# 練習課題:
A - 質問主意書の「平成二十二年六月十五日」から「うな観点から、以下質問する。」までの部分を、「水際対策」を「検疫対策」に置き換えて書き直しなさい。
B - 質問主意書のうち「平成二十一年四月に新型インフルエンザ」で始まる段落を、主な事実を残したまま箇条書きにまとめなさい。
C - 質問主意書について、次の問いに答えなさい。
(i) 提出の根拠とされている法律の条文は何か。
(ii) 提出された日付はいつか。
(iii) 宛先は誰か。

質問主意書

第174回国会(常会)

質問主意書


質問第一一〇号

新型インフルエンザ対策に関する質問主意書

右の質問主意書を国会法第七十四条によって提出する。

  平成二十二年六月十五日

澤 雄二   


       参議院議長 江田 五月 殿



   新型インフルエンザ対策に関する質問主意書

 平成二十一年四月に新型インフルエンザ(A/H1N1)が発生して以来、水際対策、医療体制の確保、ワクチン接種など様々な対策が講じられてきた。第一波が終息した現段階においては、これまでの対策を検証する必要があり、厚生労働省の「新型インフルエンザ(A/H1N1)対策総括会議」においても、平成二十二年六月に報告書が取りまとめられたところである。今回の新型インフルエンザ対策の経験を生かし、今後の再流行に備えるとともに、発生が懸念されている新型インフルエンザH5N1など強毒性の新型インフルエンザに対しても万全の対策を講じる必要がある。このような観点から、以下質問する。

保存済み項目:
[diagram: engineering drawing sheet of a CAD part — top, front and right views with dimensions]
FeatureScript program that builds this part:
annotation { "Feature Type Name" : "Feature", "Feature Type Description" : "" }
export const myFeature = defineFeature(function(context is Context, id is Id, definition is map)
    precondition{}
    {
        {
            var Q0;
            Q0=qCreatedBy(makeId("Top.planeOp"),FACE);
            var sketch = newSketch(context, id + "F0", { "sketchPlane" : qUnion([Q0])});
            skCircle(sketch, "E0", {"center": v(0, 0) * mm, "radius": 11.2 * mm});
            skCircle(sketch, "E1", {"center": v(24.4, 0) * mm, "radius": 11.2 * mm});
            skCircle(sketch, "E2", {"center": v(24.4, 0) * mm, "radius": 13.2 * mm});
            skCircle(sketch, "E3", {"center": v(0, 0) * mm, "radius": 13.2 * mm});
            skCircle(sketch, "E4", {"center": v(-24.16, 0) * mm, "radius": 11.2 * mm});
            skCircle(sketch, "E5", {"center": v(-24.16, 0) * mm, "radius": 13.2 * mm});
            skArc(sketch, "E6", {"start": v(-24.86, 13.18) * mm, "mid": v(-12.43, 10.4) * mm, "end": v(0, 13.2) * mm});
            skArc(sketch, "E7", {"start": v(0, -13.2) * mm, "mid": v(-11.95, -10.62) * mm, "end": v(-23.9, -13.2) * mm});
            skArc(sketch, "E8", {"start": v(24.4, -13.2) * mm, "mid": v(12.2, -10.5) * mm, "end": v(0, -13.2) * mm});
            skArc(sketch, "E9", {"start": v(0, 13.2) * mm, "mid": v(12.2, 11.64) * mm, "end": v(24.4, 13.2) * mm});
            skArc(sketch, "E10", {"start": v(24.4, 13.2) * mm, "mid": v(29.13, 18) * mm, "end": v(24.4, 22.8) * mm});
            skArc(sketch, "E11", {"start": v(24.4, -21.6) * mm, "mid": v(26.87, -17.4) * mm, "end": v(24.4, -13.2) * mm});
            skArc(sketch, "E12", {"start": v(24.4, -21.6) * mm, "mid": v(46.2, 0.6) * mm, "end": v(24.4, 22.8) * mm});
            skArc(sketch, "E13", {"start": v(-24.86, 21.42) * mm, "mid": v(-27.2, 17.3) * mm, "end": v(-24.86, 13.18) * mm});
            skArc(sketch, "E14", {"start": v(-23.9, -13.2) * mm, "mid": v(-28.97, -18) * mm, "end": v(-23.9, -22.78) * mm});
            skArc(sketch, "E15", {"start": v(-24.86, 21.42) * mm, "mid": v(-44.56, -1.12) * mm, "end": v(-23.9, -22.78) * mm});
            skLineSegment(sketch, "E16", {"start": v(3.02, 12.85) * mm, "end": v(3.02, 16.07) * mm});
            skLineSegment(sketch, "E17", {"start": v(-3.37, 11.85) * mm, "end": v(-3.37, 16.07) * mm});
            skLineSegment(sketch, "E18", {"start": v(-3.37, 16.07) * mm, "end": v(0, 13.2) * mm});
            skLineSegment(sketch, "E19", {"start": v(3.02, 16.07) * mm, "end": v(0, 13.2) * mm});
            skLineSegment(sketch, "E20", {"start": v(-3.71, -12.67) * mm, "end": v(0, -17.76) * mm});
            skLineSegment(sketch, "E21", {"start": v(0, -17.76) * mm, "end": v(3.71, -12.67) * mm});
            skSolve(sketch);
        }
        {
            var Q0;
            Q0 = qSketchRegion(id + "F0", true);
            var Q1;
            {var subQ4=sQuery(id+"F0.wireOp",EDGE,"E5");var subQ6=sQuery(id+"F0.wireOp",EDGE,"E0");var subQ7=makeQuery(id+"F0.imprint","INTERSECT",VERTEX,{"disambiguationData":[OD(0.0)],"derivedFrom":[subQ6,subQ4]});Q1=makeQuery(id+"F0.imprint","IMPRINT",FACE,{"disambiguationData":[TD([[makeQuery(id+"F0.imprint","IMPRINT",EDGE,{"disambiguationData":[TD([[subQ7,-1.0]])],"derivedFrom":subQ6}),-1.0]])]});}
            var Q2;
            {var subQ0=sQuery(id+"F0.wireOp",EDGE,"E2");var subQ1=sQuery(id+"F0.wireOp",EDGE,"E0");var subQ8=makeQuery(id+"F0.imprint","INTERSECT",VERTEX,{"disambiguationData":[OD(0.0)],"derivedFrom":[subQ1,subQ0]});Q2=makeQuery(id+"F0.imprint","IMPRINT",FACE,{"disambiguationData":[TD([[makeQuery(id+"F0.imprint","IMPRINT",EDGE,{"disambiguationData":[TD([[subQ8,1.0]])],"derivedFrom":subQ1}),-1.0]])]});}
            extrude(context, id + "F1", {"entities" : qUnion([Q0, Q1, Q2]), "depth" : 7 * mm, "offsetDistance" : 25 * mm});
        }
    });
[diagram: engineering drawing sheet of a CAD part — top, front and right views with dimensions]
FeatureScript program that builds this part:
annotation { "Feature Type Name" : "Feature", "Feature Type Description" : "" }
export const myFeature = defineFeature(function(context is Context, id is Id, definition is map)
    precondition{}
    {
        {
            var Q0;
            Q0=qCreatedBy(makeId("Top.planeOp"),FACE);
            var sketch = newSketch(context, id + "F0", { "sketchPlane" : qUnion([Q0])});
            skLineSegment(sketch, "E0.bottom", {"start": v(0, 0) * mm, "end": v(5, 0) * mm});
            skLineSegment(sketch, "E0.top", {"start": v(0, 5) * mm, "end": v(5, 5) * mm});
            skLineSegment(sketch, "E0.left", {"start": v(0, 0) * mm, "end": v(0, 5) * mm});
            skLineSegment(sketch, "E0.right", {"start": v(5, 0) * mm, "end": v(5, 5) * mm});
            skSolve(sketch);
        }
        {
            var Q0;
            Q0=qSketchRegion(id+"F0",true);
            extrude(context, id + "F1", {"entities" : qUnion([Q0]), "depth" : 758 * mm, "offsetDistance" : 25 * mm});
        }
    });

# 課題の解答:
A -
平成二十二年六月十五日

澤 雄二   


       参議院議長 江田 五月 殿



   新型インフルエンザ対策に関する質問主意書

 平成二十一年四月に新型インフルエンザ(A/H1N1)が発生して以来、検疫対策、医療体制の確保、ワクチン接種など様々な対策が講じられてきた。第一波が終息した現段階においては、これまでの対策を検証する必要があり、厚生労働省の「新型インフルエンザ(A/H1N1)対策総括会議」においても、平成二十二年六月に報告書が取りまとめられたところである。今回の新型インフルエンザ対策の経験を生かし、今後の再流行に備えるとともに、発生が懸念されている新型インフルエンザH5N1など強毒性の新型インフルエンザに対しても万全の対策を講じる必要がある。このような観点から、以下質問する。

B -
- 平成二十一年四月に新型インフルエンザ(A/H1N1)が発生し、水際対策、医療体制の確保、ワクチン接種などの対策が講じられてきた。
- 第一波が終息した現段階で、これまでの対策を検証する必要がある。
- 厚生労働省の「新型インフルエンザ(A/H1N1)対策総括会議」は、平成二十二年六月に報告書を取りまとめた。
- 今回の経験を生かして今後の再流行に備え、H5N1など強毒性の新型インフルエンザにも万全の対策を講じる必要がある。
- この観点から質問する。

C -
(i) 国会法第七十四条
(ii) 平成二十二年六月十五日
(iii) 参議院議長 江田 五月